The Association of Ancient Historians (AAH) had its origins in 1969, when a number of ancient historians from universities in southern Ontario as well as from the State University of New York at Buffalo gathered at McMaster University for a meeting convened by George Paul, to present papers and discuss topics of mutual interest. Over the next four years, annual meetings were organized at SUNY-Buffalo, the University of Michigan, Penn State University, and the University of North Carolina and Duke University. During this period the annual meetings were enlarged and transformed to conferences of an international character. The success of this transformation, and the recognition that ancient historians needed and were capable of supporting a major professional society, prompted at the meeting at Harvard in May of 1974 the forming of the Association of Ancient Historians and the adoption of a constitution.

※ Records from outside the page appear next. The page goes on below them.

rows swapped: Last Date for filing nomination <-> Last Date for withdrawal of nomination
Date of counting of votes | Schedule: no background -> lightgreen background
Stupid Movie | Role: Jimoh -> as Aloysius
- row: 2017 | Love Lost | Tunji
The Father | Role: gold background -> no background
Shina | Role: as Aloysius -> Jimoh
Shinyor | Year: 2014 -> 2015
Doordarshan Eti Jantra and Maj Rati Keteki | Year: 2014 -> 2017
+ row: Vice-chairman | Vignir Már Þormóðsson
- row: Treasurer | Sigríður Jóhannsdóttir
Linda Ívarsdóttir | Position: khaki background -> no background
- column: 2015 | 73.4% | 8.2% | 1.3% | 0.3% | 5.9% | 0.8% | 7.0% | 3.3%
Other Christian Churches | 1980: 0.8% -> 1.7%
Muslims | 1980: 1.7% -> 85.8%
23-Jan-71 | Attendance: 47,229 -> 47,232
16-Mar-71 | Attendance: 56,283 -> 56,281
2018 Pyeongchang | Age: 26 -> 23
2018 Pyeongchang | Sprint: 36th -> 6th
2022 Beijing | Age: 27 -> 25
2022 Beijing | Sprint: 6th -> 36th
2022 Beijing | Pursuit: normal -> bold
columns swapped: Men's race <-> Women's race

Over its lifetime, and that of its informal forerunner, the AAH has organized annual meetings at more than thirty different colleges and universities in the United States and Canada. Its membership has grown to include most of the ancient historians in these two countries and counts members on three other continents. The AAH is the largest organization in North America that is devoted exclusively to promoting teaching and scholarship in ancient history.
The most important of the activities of the AAH is its annual meeting. Click here for a full list of meeting locations, presiding officers, and organizers. In addition, the AAH reaches out to its membership through a regular newsletter; it sponsors the publication of a series of monographs and has published volumes of collected essays. It has organized summer institutes for college teachers under the sponsorship of the National Endowment for the Humanities. The organization is now in the process of compiling an up-to-date directory of Ancient Historians in North America, an on-line version of which will be available as soon as practical.
Members who contribute to these efforts, including the presiding officers, are unpaid. As a result, the cost of membership and that of the services provided to members remain very low.